Arrow-right Camera
The Spokesman-Review Newspaper
Spokane, Washington  Est. May 19, 1883

Randy Mann: Tornadoes rarely hit Northwest

Randy Mann

Powerful tornadoes sweeping across the Great Plains and Midwest have been in the headlines. During the spring and summer, conditions become very favorable for the development of severe thunderstorms and tornadoes, especially east of the Rocky Mountains.

Tornadoes, especially strong ones, are rare in the northwestern United States, as the high mountain range of the Rockies protects much of the West from the warm Gulf of Mexico air that’s a necessary ingredient to produce strong twisters. During a typical year, Idaho averages three tornadoes while Washington and Oregon normally see two. Texas sees an average of 139 twisters. Oklahoma experiences 57 tornadoes and Kansas and Florida 55. Tornadoes are classified from weak F0 to the very strong F5 rating.

There are about 1,200 tornadoes in the U.S. each year, more than any other place in the world. In fact, every state, including Alaska and Hawaii, have reported a tornado. More than 60 percent of all U.S. twisters occur in Tornado Alley, which stretches from Texas and Oklahoma northward through Kansas and eastern Colorado into Nebraska and Iowa.
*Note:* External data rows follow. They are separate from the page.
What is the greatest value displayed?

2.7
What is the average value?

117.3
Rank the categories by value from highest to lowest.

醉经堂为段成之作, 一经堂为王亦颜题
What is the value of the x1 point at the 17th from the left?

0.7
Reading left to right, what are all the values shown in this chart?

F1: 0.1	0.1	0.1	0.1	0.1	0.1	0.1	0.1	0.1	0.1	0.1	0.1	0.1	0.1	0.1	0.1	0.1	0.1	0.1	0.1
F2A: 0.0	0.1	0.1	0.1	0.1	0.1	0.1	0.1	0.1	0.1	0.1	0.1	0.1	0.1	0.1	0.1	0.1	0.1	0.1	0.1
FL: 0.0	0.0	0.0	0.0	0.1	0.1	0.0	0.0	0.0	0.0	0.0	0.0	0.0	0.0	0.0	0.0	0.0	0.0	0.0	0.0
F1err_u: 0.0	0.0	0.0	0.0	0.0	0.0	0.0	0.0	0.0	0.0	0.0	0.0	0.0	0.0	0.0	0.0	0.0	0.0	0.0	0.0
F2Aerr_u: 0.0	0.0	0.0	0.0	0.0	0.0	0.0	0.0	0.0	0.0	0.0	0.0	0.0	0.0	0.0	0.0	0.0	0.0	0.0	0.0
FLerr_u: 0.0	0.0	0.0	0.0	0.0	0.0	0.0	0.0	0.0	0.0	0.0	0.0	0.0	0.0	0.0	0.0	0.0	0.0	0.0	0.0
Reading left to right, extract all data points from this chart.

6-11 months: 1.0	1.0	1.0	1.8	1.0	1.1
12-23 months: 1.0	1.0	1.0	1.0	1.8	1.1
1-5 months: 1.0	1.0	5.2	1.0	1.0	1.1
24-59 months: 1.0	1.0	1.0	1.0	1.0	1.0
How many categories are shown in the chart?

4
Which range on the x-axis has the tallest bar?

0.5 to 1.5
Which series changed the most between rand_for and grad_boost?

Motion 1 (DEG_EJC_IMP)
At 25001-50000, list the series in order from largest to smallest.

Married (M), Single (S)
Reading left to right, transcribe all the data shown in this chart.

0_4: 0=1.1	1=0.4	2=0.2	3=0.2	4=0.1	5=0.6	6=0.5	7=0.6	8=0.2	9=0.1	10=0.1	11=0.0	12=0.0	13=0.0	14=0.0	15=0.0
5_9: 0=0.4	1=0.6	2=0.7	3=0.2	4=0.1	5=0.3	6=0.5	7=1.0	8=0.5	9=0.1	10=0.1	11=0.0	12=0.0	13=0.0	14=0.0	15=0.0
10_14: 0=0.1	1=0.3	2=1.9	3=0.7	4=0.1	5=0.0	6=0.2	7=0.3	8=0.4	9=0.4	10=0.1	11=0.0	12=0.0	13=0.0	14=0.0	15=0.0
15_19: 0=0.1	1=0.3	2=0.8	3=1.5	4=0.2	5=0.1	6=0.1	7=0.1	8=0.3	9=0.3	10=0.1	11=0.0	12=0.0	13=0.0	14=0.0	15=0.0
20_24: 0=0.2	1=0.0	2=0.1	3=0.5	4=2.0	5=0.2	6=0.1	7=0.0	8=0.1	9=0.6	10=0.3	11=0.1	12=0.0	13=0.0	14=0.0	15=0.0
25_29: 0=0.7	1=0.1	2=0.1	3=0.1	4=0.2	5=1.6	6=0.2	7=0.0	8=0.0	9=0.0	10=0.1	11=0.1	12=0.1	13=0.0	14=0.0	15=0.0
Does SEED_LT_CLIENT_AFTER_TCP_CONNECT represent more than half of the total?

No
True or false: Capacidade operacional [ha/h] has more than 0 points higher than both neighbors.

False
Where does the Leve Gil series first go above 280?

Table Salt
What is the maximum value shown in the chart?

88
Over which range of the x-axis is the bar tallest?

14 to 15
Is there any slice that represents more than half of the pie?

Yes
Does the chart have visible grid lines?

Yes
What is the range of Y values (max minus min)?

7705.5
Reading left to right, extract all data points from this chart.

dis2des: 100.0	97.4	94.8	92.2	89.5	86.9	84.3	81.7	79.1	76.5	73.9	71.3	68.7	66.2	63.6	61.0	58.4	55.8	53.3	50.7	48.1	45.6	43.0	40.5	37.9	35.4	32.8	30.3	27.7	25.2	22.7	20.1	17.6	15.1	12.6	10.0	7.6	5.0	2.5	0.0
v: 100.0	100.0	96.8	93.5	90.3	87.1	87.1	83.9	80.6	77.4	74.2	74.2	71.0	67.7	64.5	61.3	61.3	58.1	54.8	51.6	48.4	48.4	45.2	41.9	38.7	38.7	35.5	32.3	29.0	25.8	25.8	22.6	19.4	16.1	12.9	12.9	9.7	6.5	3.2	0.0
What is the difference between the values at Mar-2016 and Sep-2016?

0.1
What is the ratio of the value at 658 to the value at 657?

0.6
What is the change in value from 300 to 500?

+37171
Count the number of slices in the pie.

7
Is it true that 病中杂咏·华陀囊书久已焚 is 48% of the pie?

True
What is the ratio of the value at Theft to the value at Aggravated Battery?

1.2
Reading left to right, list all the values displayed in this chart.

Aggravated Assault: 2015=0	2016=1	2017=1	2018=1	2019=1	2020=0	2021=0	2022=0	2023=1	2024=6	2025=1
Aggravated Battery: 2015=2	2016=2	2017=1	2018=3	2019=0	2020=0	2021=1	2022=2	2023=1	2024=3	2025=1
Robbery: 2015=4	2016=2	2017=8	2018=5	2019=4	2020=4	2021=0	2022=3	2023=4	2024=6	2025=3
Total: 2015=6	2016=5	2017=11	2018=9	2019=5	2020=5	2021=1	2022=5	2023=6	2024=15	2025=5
Twisters can be spawned as warm, moist air from the Gulf of Mexico collides with cooler air from Canada in spring and summer. But, in the central U.S., twisters can be spotted at any time of year.

Tornadoes are nature’s most destructive storms – wind-measuring instruments like anemometers are often destroyed by tornadic blasts exceeding 250 mph. Pieces of straw, for example, can penetrate wood at wind speeds exceeding 230 mph. The strongest wind speed ever measured in a tornado was 280 mph in Kansas in 1997. However, wind gusts are estimated at much faster than300 mph.

The deadliest outbreak of tornadoes in our part of the country occurred on April 5 and 6, 1972. The largest twisters observed in Spokane County was an F2, on June 15, 1954, and another on May 6, 1957. On May 31, 1997, four F1 tornadoes hit Stevens and Spokane counties in Eastern Washington, and near Athol in Idaho.